I think this whole debacle would hurt a little less if it weren’t her 24th birthday and, despite my meticulous forward planning, my chance of being the first person she sees today is now as deflated as my ego. But the worst thing of all? I’m standing here like a prize moron with a dozen roses in one hand and a shiny ‘Happy Birthday’ helium balloon in the other. I don’t think I could feel more vulnerable and stupid if I’d woken up to find I’d sleepwalked, naked, into the living room and the assembled ladies of my Mom’s book club. Again.
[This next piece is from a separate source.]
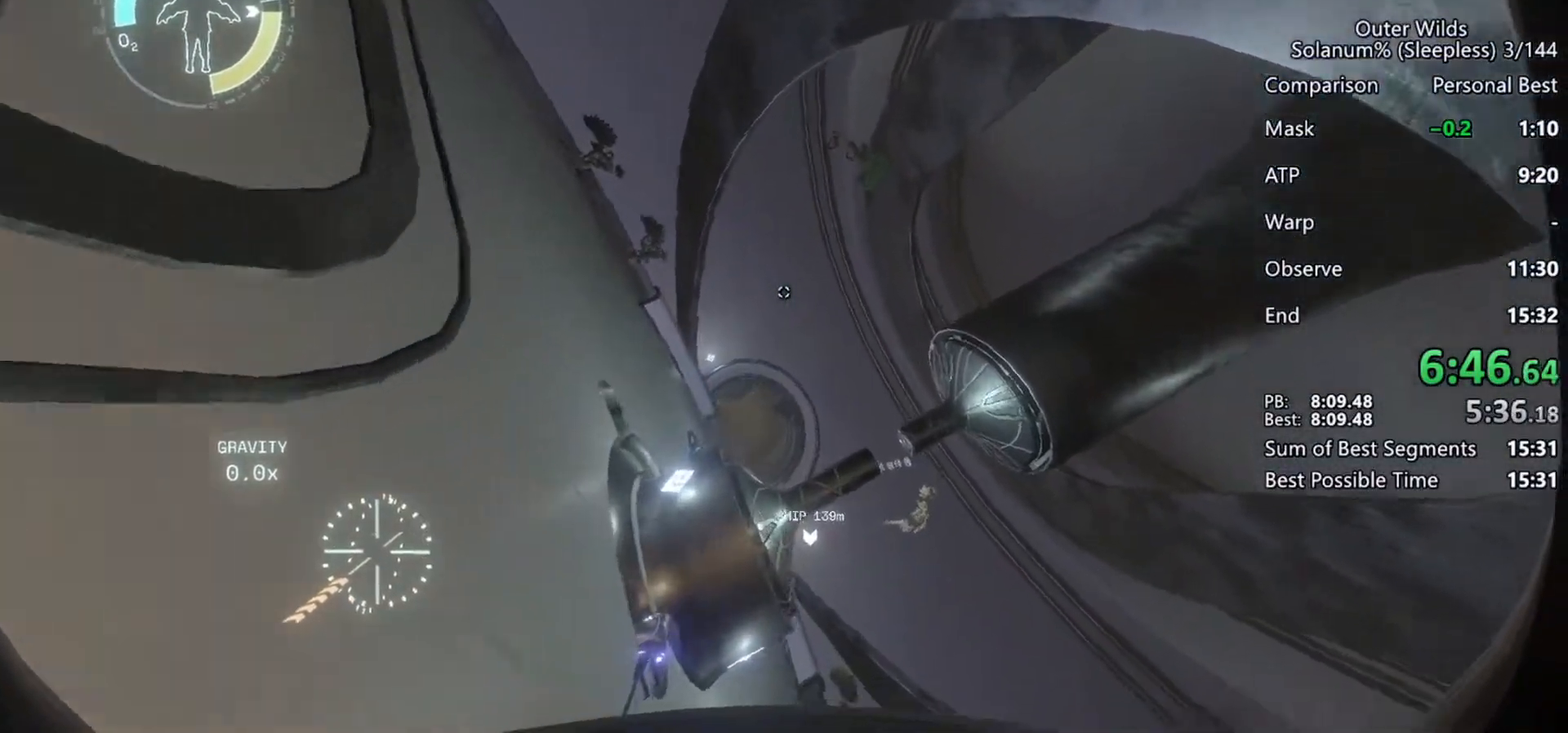
{"keys": ["w"], "mouse": [], "events": [[267, "r", "up"]]}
I’ve been planning Gina’s surprise breakfast in bed for weeks and this morning I woke at five a.m. to make sure everything went smoothly and my girl’s 25th year started off as I hoped it would continue, with me proving to her that I love her beyond measure. But this? This is an eventuality I hadn’t anticipated.
My stomach has been doing somersaults since I rounded the corner and saw his flashy little car parked in the street and now I’m shaking, too. The next thing I know I’ll start crying and, with the exception of growing a pair of pert 36 C’s, my transformation from ‘Danny’ to ‘Danielle’ will be complete. Although if I do grow some breasts they may prove useful, considering my luck with the ladies! I’m fairly certain that a man with his own boobs will never be bored. I don’t mean ‘man-boobs’ though, I mean proper girly-bumps. I can’t see ‘man-boobs’ generating more than a few days of fun.